Turtle Power Review

Turtle Power: The Definitive History of the Teenage Mutant Ninja Turtles (2014) Movie Review by Stephen McLaughlin

Director: Randall Lobb
Writer: Randall Lobb
Stars: Peter Laird,  Kevin Eastman,  Mark Askwith

Turtle Power: The Definitive History of the Teenage Mutant Ninja Turtles is a definitive a history of the Heroes in the Half-Shells as you are going to get. This documentary really goes back to the origins of the comic book heroes which ended up being this massive hit producing an animated series and movies and also the novelty hit single Turtle Power by Partners in Kryme.

The story begins with how creators Peter Laird and Kevin Eastman met and how they bounced ideas of each other and how the story of the creation of the Turtles came about. The documentary has contributions outwith Laird and Eastman which is important to hear from guys like author Richard Rosenbaum and Comic Book Store (Silver Snail)

Eastman’s early sketch of an upright turtle holding nunchucks kicked it all off with him showing Laird his drawing and in turn Laird sketching his version and asking Eastman what it was meant to be. With Eastman replying “It’s a Ninja Turtle.” “How about putting Teenage Mutant in their title?”

Rosenbaum’s description of both artists probably explains best on how the collaboration in those early days worked and how those characters developed with Laird’s emotion and depth in writing coincidences with Eastman’s enthusiasm in the action and their fighting styles.

The early stages and possibly naivety of both artists was that they killing off their main villain in the first edition of the TMNT comic book not thinking the project could go any further shows how an idea can grow, develop and become the phenomenon it became in the late 1980’s and early 1990’s.

The Documentary Features nearly all the people who were there from the beginning and played a vital role in the development of the Teenage Mutant Ninja Turtles from the creators Kevin Eastman and Peter Laird to Mark Freedman (Surge Licensing) who helped the franchise to the makers of the animated series like guys like Fred Wolf (Animation Producer) to the director and stars of the first live action movie to the people like John Handy and Karl Aaronian at Playmates toys who helped the Turtles become one of the biggest toy lines of all time. This is a well and lovingly made documentary and a must-see for any Turtles fan.

It was great to see the original voice cast of the original animated series back together again and you could sense the camaraderie between Barry Gordon as Donatello, Cam Clarke as Leonardo, Renae Jacobs as April O’Neill, Townsend Coleman, Peter Renaday as Splinter, James Avery (Uncle Phil from the Fresh Prince of Bel-Air) as Shredder and Pat Farley as Krang.

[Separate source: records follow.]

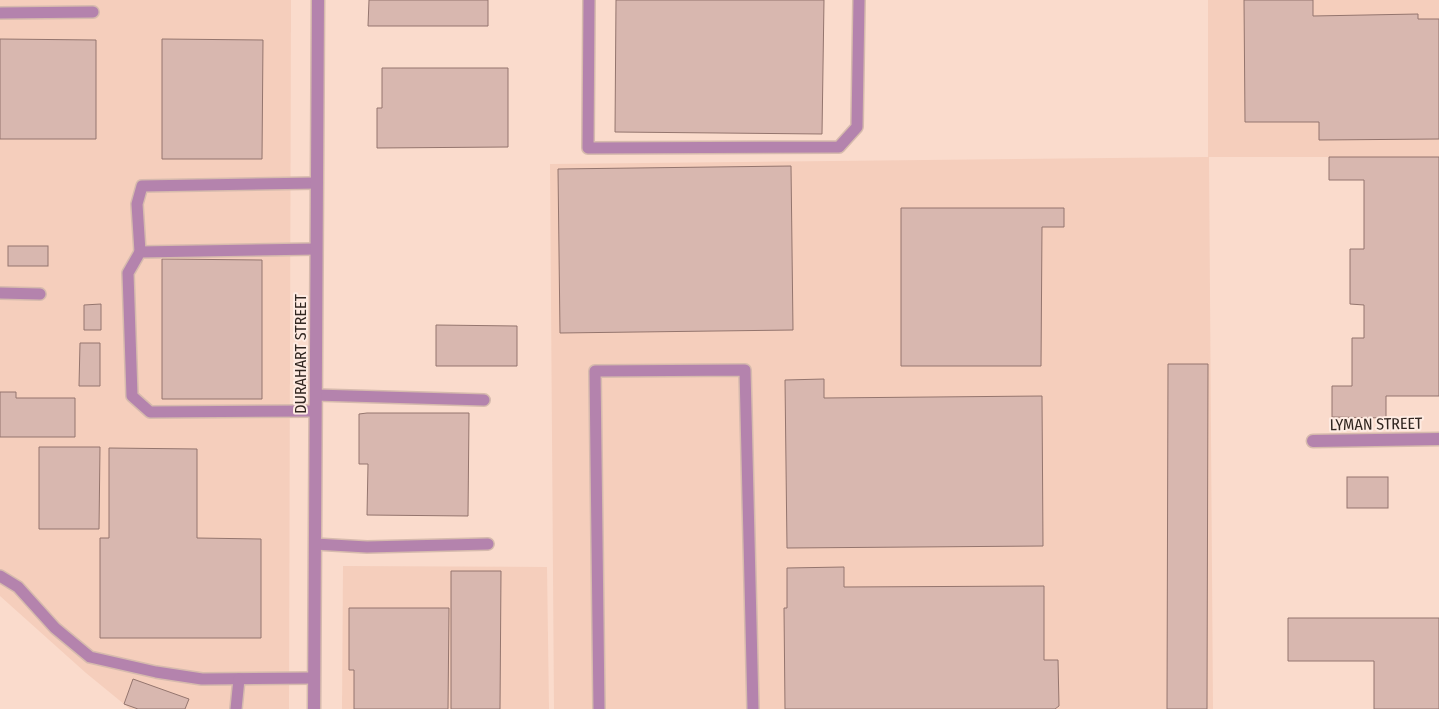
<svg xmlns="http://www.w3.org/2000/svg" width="1439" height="709" viewBox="0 0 1439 709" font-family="'Fira Sans Condensed',sans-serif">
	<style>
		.built { fill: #f5cebc }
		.building { fill: #d8b7af; stroke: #94756e }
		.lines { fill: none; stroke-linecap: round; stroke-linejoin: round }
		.lane-casing { stroke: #d6baad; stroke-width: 14 }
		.street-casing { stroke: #d6baad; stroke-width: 15 }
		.lane { stroke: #b483ad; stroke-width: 11 }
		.street { stroke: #b483ad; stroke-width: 12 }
		.labels { text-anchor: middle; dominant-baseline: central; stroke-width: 4; stroke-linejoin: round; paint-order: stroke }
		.street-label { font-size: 16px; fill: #312620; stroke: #feebe2 }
	</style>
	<rect width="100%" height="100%" fill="#fadbcc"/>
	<g class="built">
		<polygon points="0,0 291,0 289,709 130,709 86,673 0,596"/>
		<polygon points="1208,0 1439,0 1439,157 1209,157 1213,709 554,709 550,164 1208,157"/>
		<polygon points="343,566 547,567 549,709 342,709"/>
	</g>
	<g class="building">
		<polygon points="369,0 488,0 488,26 368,26"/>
		<polygon points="616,0 824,0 822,134 615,132"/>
		<polygon points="1244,0 1313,0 1313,16 1418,14 1418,19 1439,19 1439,139 1319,140 1319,122 1245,122"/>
		<polygon points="0,39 96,40 96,139 0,139"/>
		<polygon points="162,39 263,40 262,159 162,159"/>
		<polygon points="382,68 508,68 508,147 377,148 377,108 382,108"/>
		<polygon points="1329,157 1439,157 1439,396 1386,396 1386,418 1332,417 1332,386 1352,386 1352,338 1364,338 1364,305 1350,304 1350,249 1364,249 1364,180 1329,180"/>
		<polygon points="791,166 793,330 560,333 558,169"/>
		<polygon points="901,208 1064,208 1064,227 1042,227 1041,366 901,366"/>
		<rect x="8" y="246" width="40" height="20"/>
		<polygon points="162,259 262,260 262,399 162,399"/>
		<polygon points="101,304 101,330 84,330 84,305"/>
		<polygon points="436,325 517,326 517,366 436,366"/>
		<polygon points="80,343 100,343 100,386 79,386"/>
		<polygon points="1168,364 1208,364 1207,709 1167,709"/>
		<polygon points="824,379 824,398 1042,396 1043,546 787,548 785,380"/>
		<polygon points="0,392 16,392 16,398 75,398 75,437 0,437"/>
		<polygon points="367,413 469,413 468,516 367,515 368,464 359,464 359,414"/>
		<polygon points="39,447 100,447 99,529 39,529"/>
		<polygon points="109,448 197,449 197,538 261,539 261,638 100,638 100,538 109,538"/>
		<rect x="1347" y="477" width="41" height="31"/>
		<polygon points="844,567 844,587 1044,586 1044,660 1058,660 1059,706 1055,709 785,709 784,608 787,608 787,568"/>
		<polygon points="451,571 501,571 500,709 451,709"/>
		<polygon points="349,608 449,608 448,709 354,709 354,670 349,670"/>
		<polygon points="1288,618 1439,618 1439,709 1374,709 1374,661 1288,661"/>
		<polygon points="133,679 189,699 185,709 138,709 124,704"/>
	</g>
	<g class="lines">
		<g class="lane-casing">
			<g id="lane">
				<polyline points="589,0 588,148 839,147 857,127 859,0"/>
				<polyline points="0,13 93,12"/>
				<polyline points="140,252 137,204 142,186 317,183"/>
				<polyline points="0,293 40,294"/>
				<polyline points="316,395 484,400"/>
				<polyline points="315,411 150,412 132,396 128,273 140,252 316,249"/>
				<polyline points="315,544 367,547 488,544"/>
				<polyline points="0,576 18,587 55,628 90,657 156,672 202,679 314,678"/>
				<polyline points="236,709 239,679"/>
				<polyline points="599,709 595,371 745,370 753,709"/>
			</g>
		</g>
		<g class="street-casing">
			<g id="street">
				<polyline points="1313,441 1439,439"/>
				<polyline points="314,709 318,0"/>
			</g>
		</g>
		<use href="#lane" class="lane"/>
		<use href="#street" class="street"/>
	</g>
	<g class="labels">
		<g class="street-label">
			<text transform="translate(300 354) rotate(-90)">DURAHART STREET</text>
			<text transform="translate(1376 424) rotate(-1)">LYMAN STREET</text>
		</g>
	</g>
</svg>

Thomas Gray (Producer) explains the trials on selling the Turtles to him as a full feature film and convincing a studio to make the 1990 film. As a massive fan of Bruce Lee and his movies I wasn’t aware of the interest that Raymond Chow and his Studio Golden Harvest (who made all of Lees films) had in making the film in Hong Kong. It was also interesting to see the tribulations in the making of the original movie from executing the scenes from the comic books and transferring them to the big screen and the involvement of the Jim Henson company for the characters animatronics which back in the late 80’s and early 90’s to today’s standards were very primitive.

Overall Turtle Power: The Definitive History of the Teenage Mutant Ninja Turtles is an interesting documentary that really pulls the rabbit out of the hat with the amount of information and depth of knowledge from everyone who was involved from the beginning of the comic books to the animated series to the feature film as well as the business in the franchise and felt it was all put together very well. For anyone of a certain age this will remind you of the phenomenon that was the Teenage Mutant Ninja Turtles and it’s rise to fame against all the odds.